Most of Townsend’s statement does try to be supportive of Activision Blizzard employees today, and lists numerous measures the company has taken to support a respectful, fair corporate culture. Then she takes another swipe at the lawsuit in her last paragraph: “We cannot let egregious actions of others, and a truly meritless and irresponsible lawsuit, damage our culture of respect and equal opportunity for all employees.”

Ugh. If Townsend had just kept quiet about the lawsuit allegations, she might not have left employees livid. Except she did say the allegations are false, when the allegations presumably came from the very employees Townsend is trying to win over — employees who know full well (probably even better than Townsend does) what is or isn’t the truth at Activision Blizzard.

Where Are We Now?

Now employees are on the warpath. They launched a petition over the weekend calling management’s previous statements “abhorrent and insulting to all that we believe our company should stand for… To put it clearly and unequivocally, our values as employees are not accurately reflected in the words and actions of our leadership.” 

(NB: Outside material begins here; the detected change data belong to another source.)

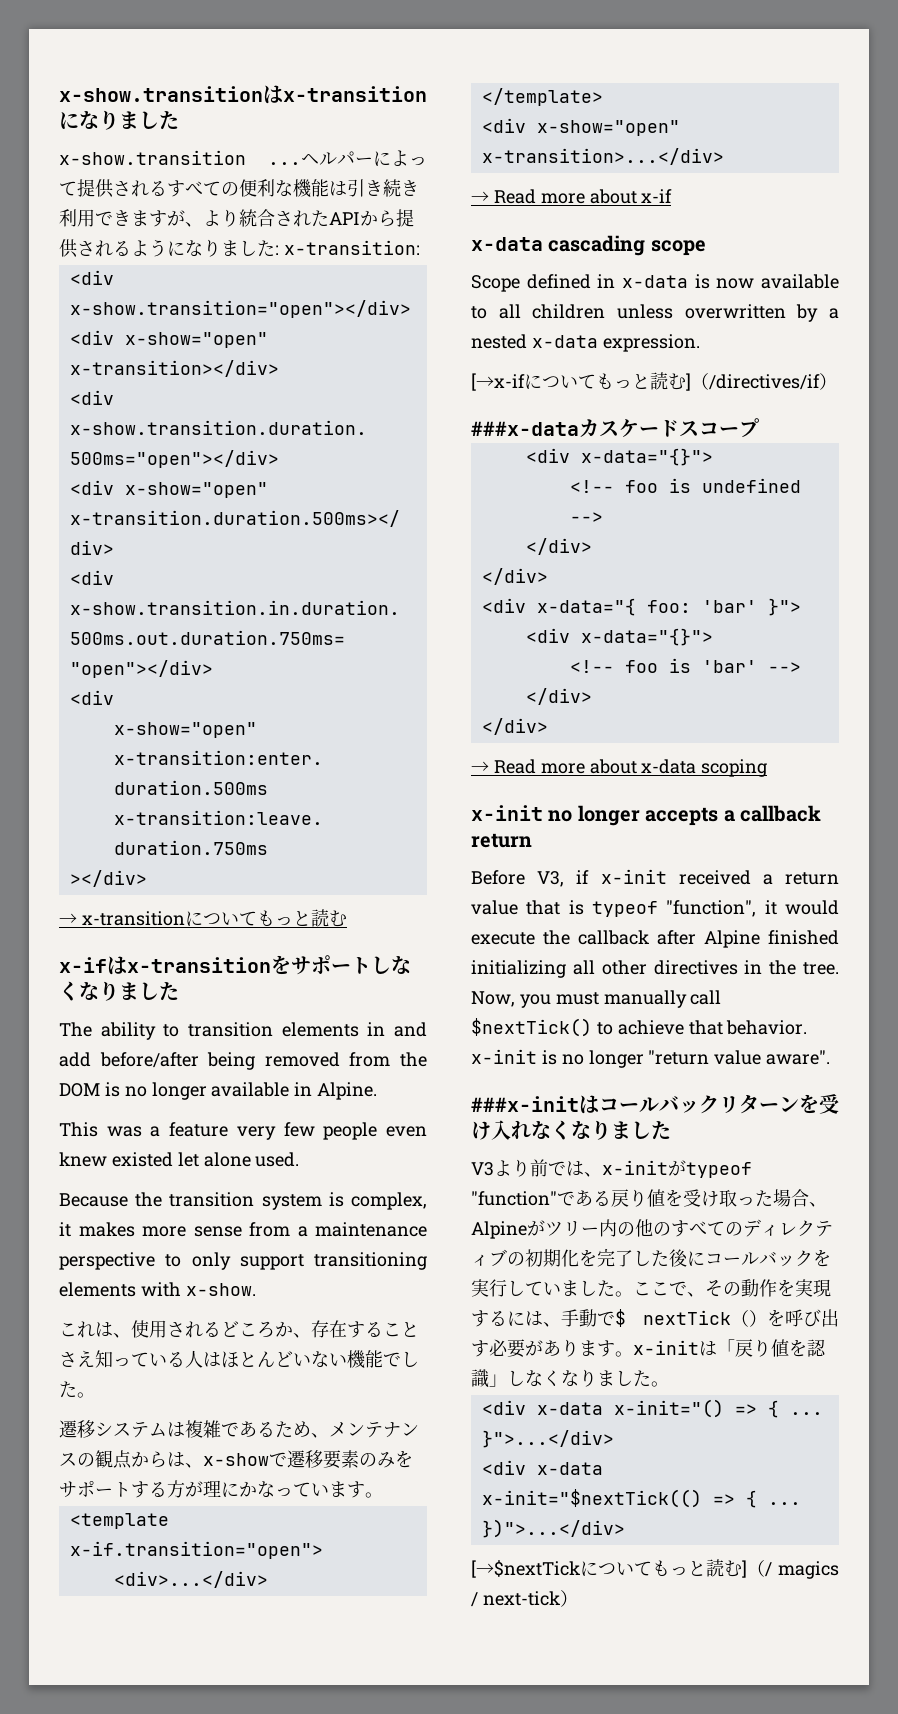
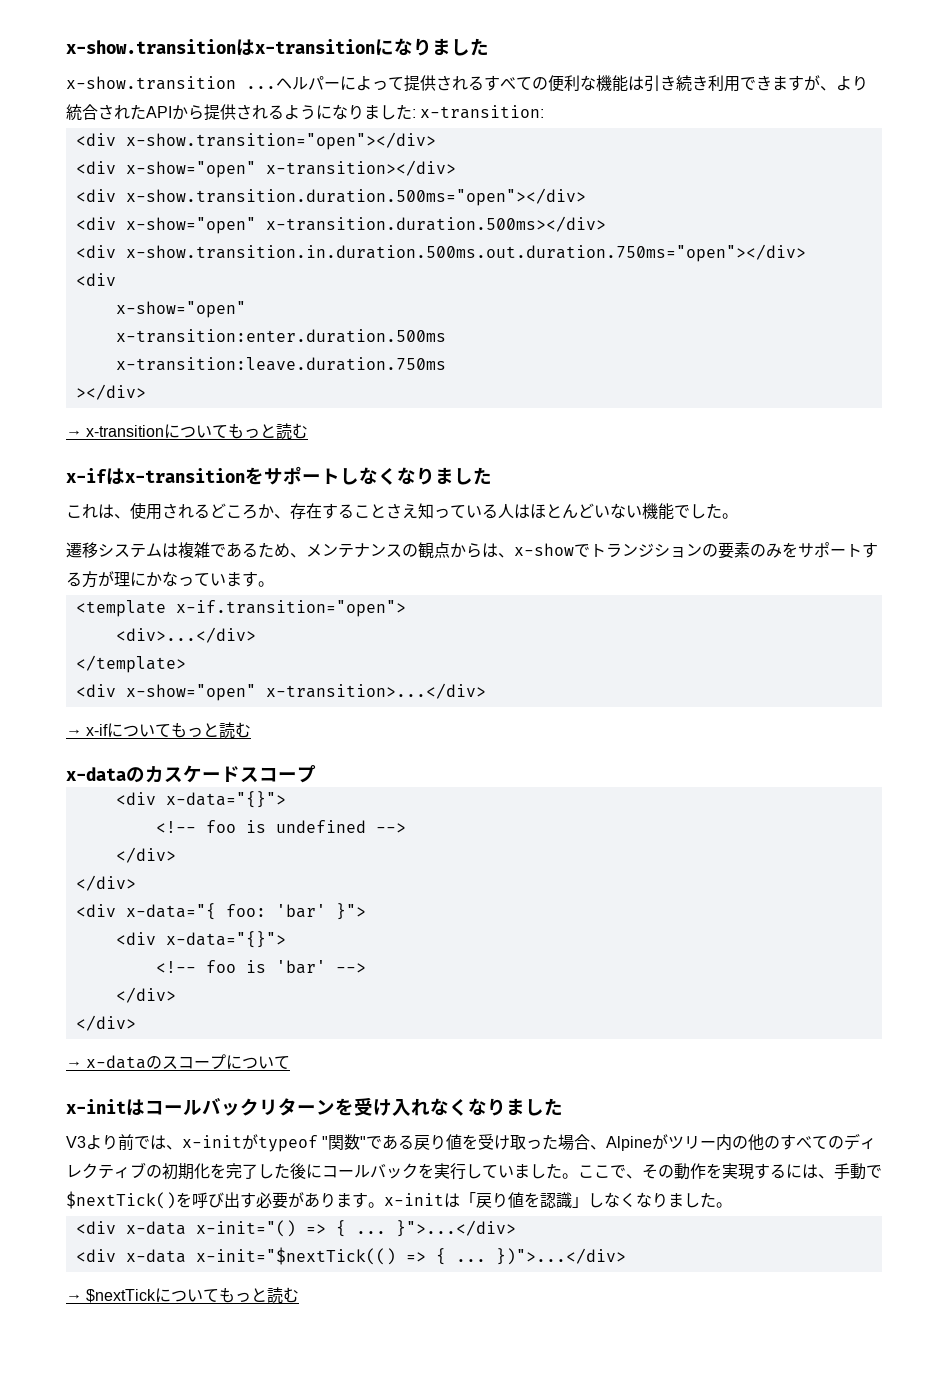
[59,1022,428,1040] [59,1052,427,1070] [59,1082,378,1100] [59,1122,428,1140] [59,1152,300,1167] [59,1192,427,1210] [59,1222,427,1237] [59,1252,427,1270] [59,1282,256,1297] // The ability to transition elements in and add before/after being removed from the DOM is no longer available in Alpine. // This was a feature very few people even knew existed let alone used. // Because the transition system is complex, it makes more sense from a maintenance perspective to only support transitioning elements with x-show. -> (492, 476) none
[287,1450,323,1468] 遷移 -> [590,543,718,558] トランジションの
[493,189,673,204] [471,235,706,256] [471,274,839,292] [471,304,839,322] [471,334,700,352] [471,372,837,391] [471,421,579,436] Read more about x-if // x-data cascading scope // Scope defined in x-data is now available to all children unless overwritten by a nested x-data expression. // [→x-ifについてもっと読む]（/directives/if） // ###x-data -> [86,722,252,738] [66,767,145,783] x-ifについてもっと読む // x-dataの
[493,759,768,777] [471,805,821,826] [471,833,532,848] [471,869,839,887] [471,900,839,917] [471,930,839,948] [471,960,839,978] [471,990,722,1008] [471,1018,808,1037] [471,1049,831,1068] [471,1096,579,1112] Read more about x-data scoping // x-init no longer accepts a callback return // Before V3, if x-init received a return value that is typeof "function", it would execute the callback after Alpine finished initializing all other directives in the tree. Now, you must manually call $nextTick() to achieve that behavior. x-init is no longer "return value aware". // ###x-init -> [86,1054,291,1070] [66,1099,126,1114] x-dataのスコープについて // x-init
[471,1191,557,1206] "function" -> [322,1134,367,1150] "関数"
[615,1309,767,1327] $ nextTick（） -> [66,1191,176,1209] $nextTick()
[471,1559,839,1579] [471,1590,578,1607] [→$nextTickについてもっと読む]（/ magics / next-tick） -> [66,1287,300,1303] → $nextTickについてもっと読む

The petition, now signed by more than 2,500 current or former Activision employees, also specifically calls for Townsend to resign from her role as sponsor of the company’s women’s network. Employees are also planning a walkout on Wednesday from the company’s headquarters in Irvine, Calif. [UPDATE: Activision now says it will give employees paid time off for the walkout.]

Townsend joined Activision in March, after spending the 2010s working as general counsel for billionaire investor Ron Perelman’s holding company and the 2000s as a senior counter-terrorism official in the Bush Administration. Draw your own conclusions about whether experience such as that prepared her for the rigors of managing a young, modern, highly diverse and highly skilled workforce run by a bunch of older white-dude jerks. 

That seems to be a fair description of the company, by the way. Mike Morhaime, co-founder and long-time senior executive at Blizzard who left the company in 2019, has already released a statement saying, “I feel ashamed… The fact that so many women were mistreated and were not supported means we let them down. In addition, we did not succeed in making it feel safe for people to tell their truth.”

Well, employees seem to be speaking their mind about Townsend now. This will be a story worth watching.